I tempi d’ingresso nel sistema di accoglienza sono lunghi, a volte superano il mese. Un’accoglienza di bassa soglia per un settantina di posti al massimo permetterebbe di risolvere il problema dei transitanti che in molti casi salgono sul primo treno per Milano, alle prime luci dell’alba. Ma anche quello dei richiedenti che hanno già formalizzato la domanda d’asilo come dei tanti che, ha denunciato il Consorzio Italiano di Solidarietà ICS, faticano ad accedere agli uffici preposti per una registrazione che la legge prevede debba avvenire entro tre giorni.
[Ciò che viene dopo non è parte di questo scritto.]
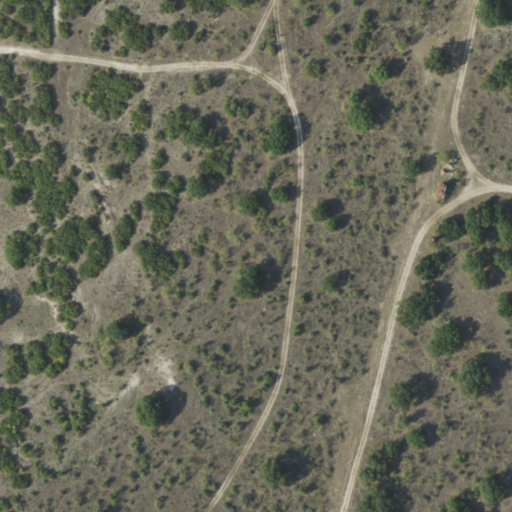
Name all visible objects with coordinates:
road: (490, 170)
road: (426, 252)
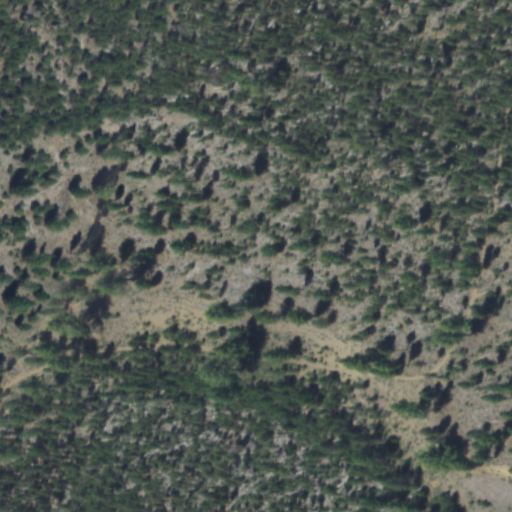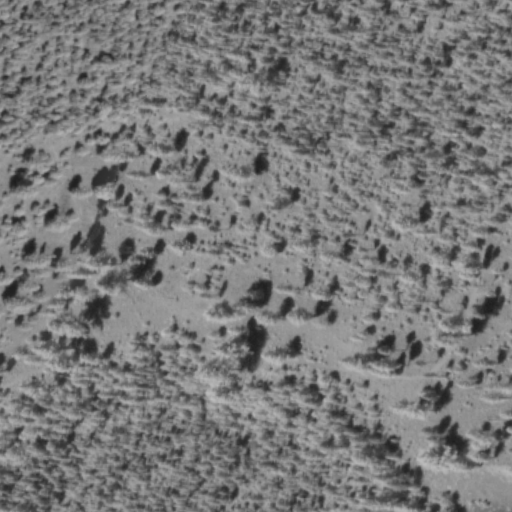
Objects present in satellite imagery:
road: (488, 187)
road: (492, 293)
road: (258, 359)
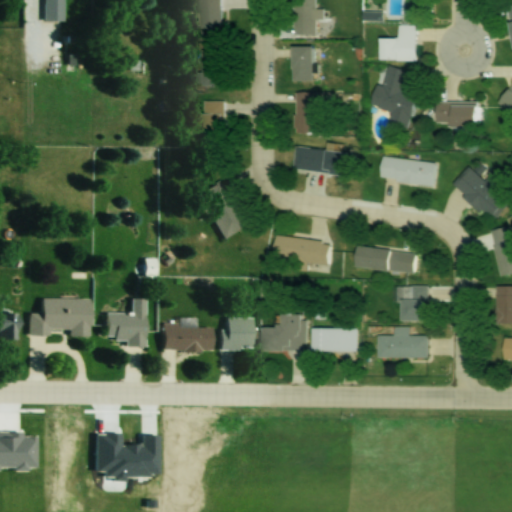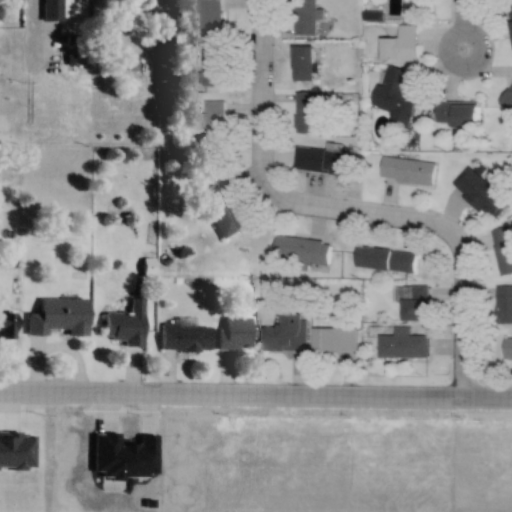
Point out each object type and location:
building: (51, 10)
building: (304, 17)
building: (208, 19)
road: (465, 22)
building: (401, 44)
building: (304, 63)
building: (208, 67)
building: (396, 98)
building: (309, 110)
building: (459, 114)
building: (211, 120)
building: (324, 161)
building: (408, 171)
building: (481, 190)
building: (221, 210)
road: (340, 214)
building: (504, 249)
building: (301, 250)
building: (385, 258)
building: (414, 302)
building: (506, 303)
building: (59, 317)
building: (7, 325)
building: (126, 325)
building: (235, 333)
building: (284, 334)
building: (185, 337)
building: (333, 339)
building: (402, 344)
road: (256, 399)
crop: (252, 466)
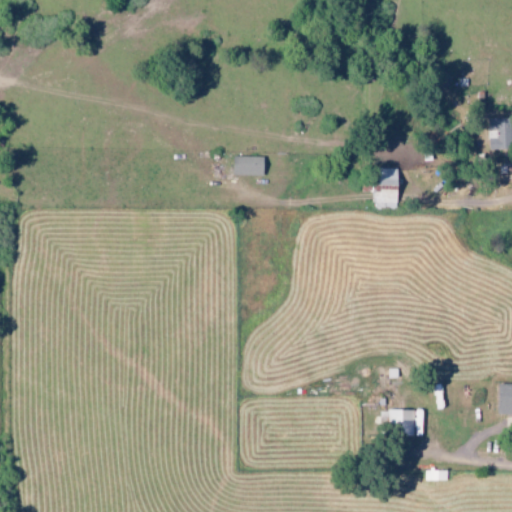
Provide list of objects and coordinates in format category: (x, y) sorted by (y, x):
building: (500, 134)
building: (248, 166)
building: (385, 189)
building: (505, 399)
building: (435, 475)
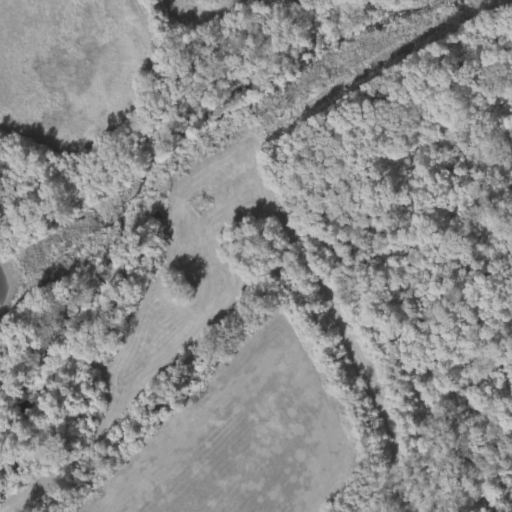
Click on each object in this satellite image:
power tower: (276, 113)
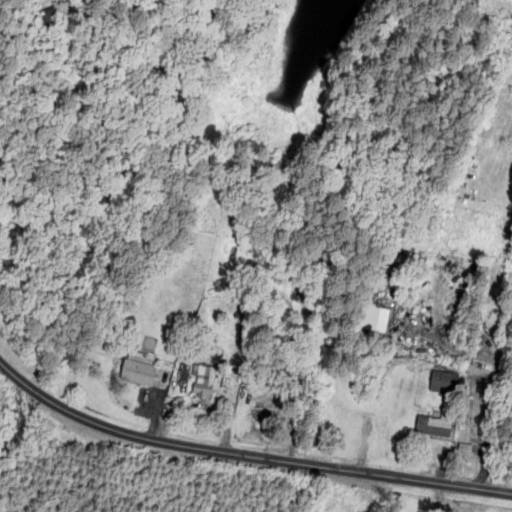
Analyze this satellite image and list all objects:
building: (53, 14)
building: (51, 15)
building: (378, 316)
building: (376, 318)
building: (139, 371)
building: (137, 372)
building: (204, 378)
building: (203, 380)
building: (442, 381)
building: (445, 381)
building: (433, 423)
building: (437, 423)
road: (493, 425)
road: (245, 454)
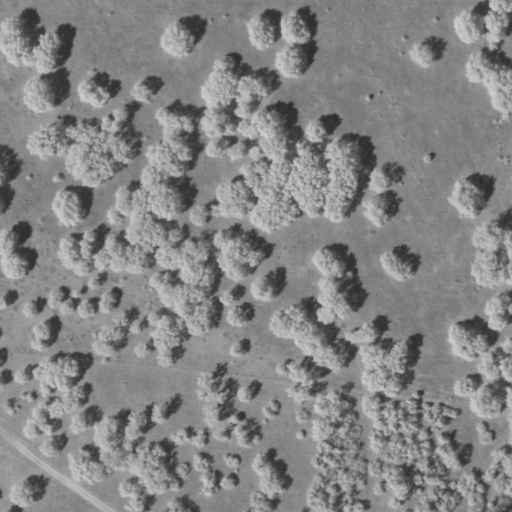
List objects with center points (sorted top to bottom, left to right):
road: (76, 461)
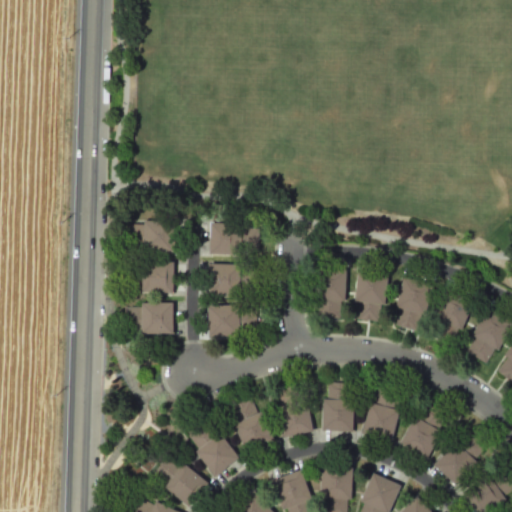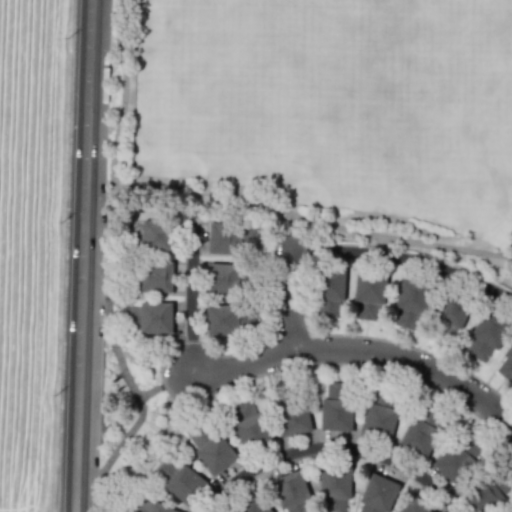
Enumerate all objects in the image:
street lamp: (112, 50)
park: (490, 52)
park: (214, 71)
park: (375, 76)
road: (123, 93)
park: (322, 117)
street lamp: (108, 138)
road: (312, 218)
building: (150, 234)
building: (151, 235)
crop: (23, 236)
building: (231, 237)
building: (233, 238)
road: (83, 256)
road: (404, 258)
building: (149, 276)
building: (157, 277)
building: (224, 278)
building: (231, 278)
building: (328, 290)
building: (369, 292)
building: (331, 293)
building: (369, 296)
road: (289, 299)
road: (191, 301)
building: (411, 301)
building: (410, 304)
building: (451, 310)
building: (449, 315)
building: (149, 317)
building: (149, 318)
building: (230, 318)
building: (222, 320)
building: (488, 334)
building: (487, 336)
road: (361, 349)
road: (119, 356)
building: (506, 364)
street lamp: (102, 372)
road: (164, 386)
building: (336, 407)
building: (337, 407)
building: (293, 410)
building: (382, 413)
building: (380, 417)
building: (295, 418)
building: (248, 423)
building: (249, 424)
building: (423, 430)
building: (420, 432)
building: (211, 448)
building: (212, 449)
building: (459, 457)
building: (458, 458)
building: (165, 470)
building: (179, 480)
building: (185, 484)
building: (334, 488)
building: (335, 489)
road: (226, 491)
building: (488, 491)
building: (292, 492)
building: (292, 492)
building: (486, 493)
building: (378, 494)
building: (378, 494)
building: (251, 504)
building: (148, 506)
building: (256, 506)
building: (415, 506)
building: (149, 507)
building: (415, 507)
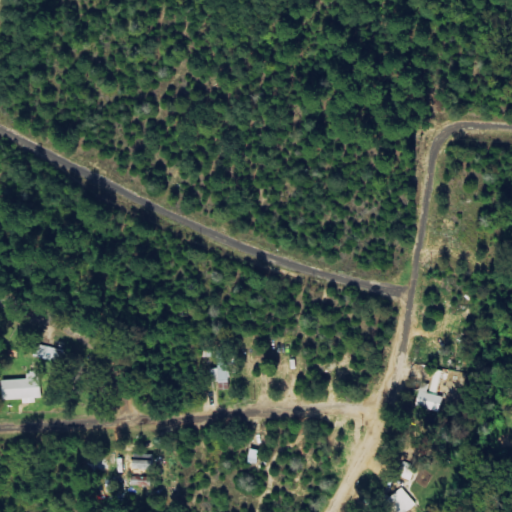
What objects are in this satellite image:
road: (1, 8)
road: (203, 222)
road: (417, 295)
road: (85, 341)
building: (51, 353)
building: (223, 368)
building: (24, 388)
building: (25, 388)
building: (430, 399)
road: (198, 415)
building: (146, 457)
building: (144, 465)
building: (403, 502)
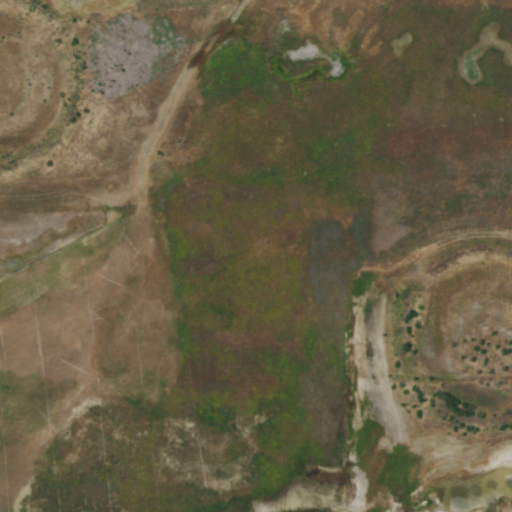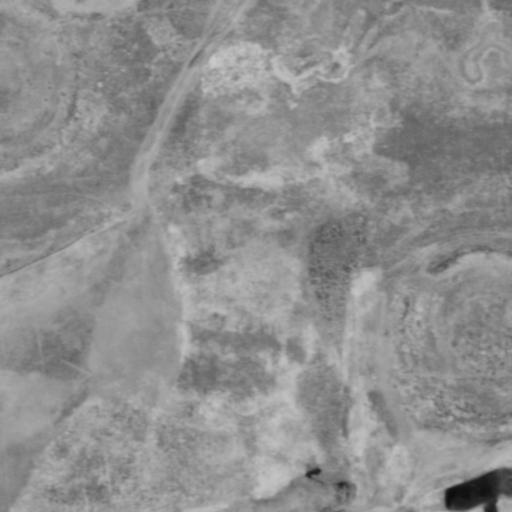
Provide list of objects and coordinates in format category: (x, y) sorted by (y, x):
road: (343, 211)
road: (504, 233)
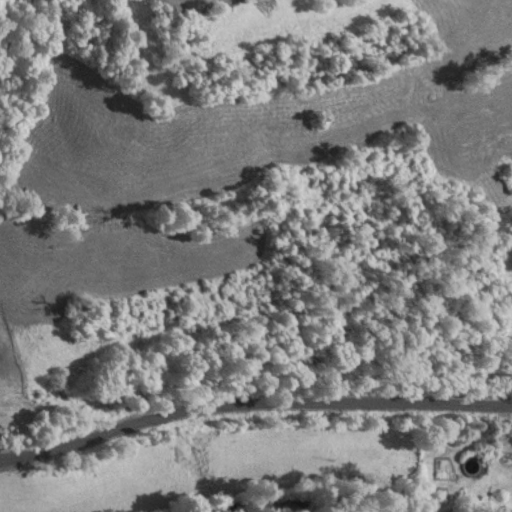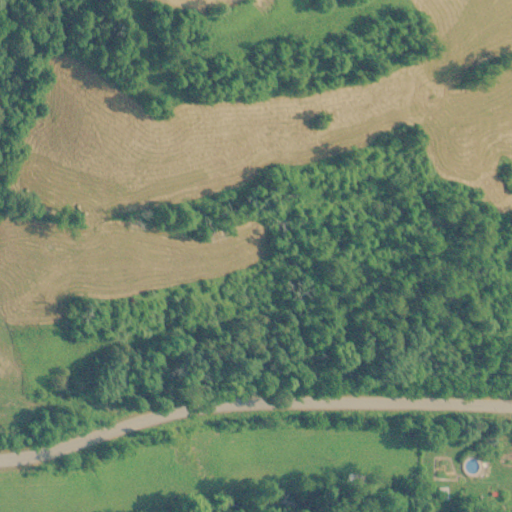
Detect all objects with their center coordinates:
road: (249, 403)
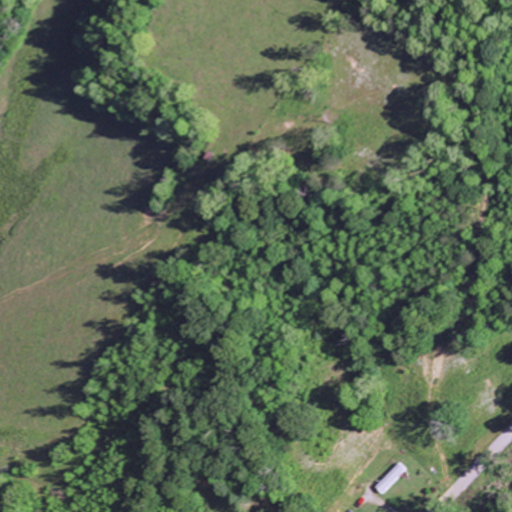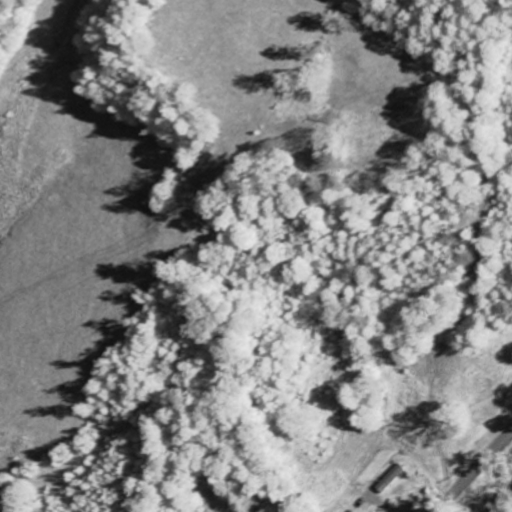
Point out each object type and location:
road: (473, 469)
building: (397, 477)
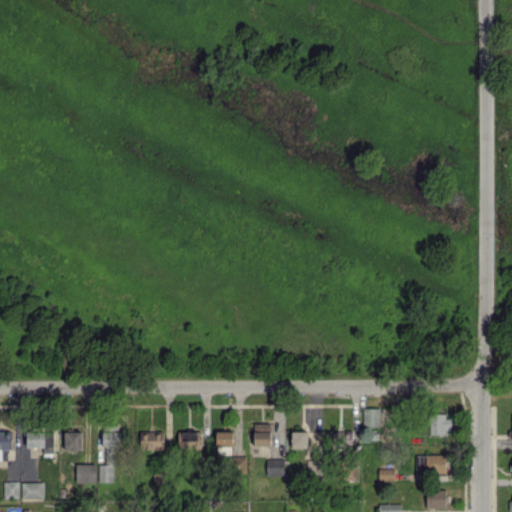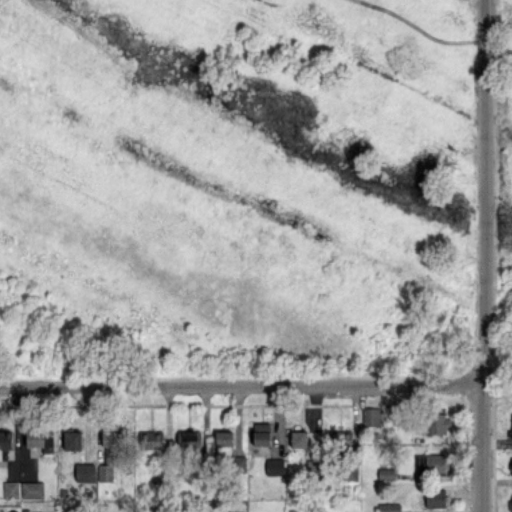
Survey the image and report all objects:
road: (482, 256)
road: (241, 386)
building: (371, 416)
building: (440, 423)
building: (261, 433)
building: (224, 437)
building: (340, 437)
building: (34, 438)
building: (299, 438)
building: (73, 439)
building: (189, 439)
building: (5, 440)
building: (152, 440)
building: (109, 441)
building: (435, 461)
building: (238, 463)
building: (274, 465)
building: (105, 472)
building: (350, 473)
building: (386, 473)
building: (11, 488)
building: (31, 489)
building: (435, 498)
building: (389, 507)
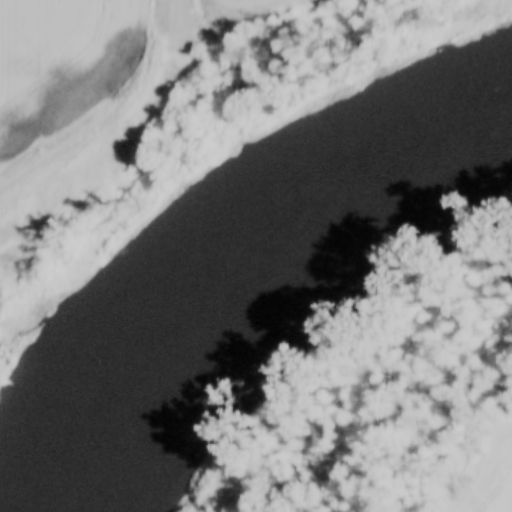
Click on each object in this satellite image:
river: (264, 287)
Così i posti posti nel dormitorio della Caritas Diocesana finiscono per ospitare chi già avrebbe diritto al sistema di accoglienza, mentre tanti altri rimangono esposti alle intemperie mentre la giunta comunale firma ordinanze “anti-degrado”. Quando fischiano le raffiche di Bora che a ottobre fanno la fortuna della regata velica d’autunno, la Barcolana, l’unico riparo è Piazza Libertà o il porticato della stazione. “Da questi luoghi, individui e famiglie vengono però allontanati intorno alle 4:00-5:00 del mattino dalle forze dell’ordine, da steward e addetti alle pulizie che li svegliano e li invitano a spostarsi poiché è “ora di pulire”, raccontano i volontari nel rapporto che si conclude con una serie di “raccomandazioni” alle istituzioni, compreso il Viminale: “Sempre le stesse”. Al rapporto, oltre alle realtà già citate, hanno collaborato anche la Comunità di San Martino al Campo, DONK Humanitarian medicine e No Name Kitchen.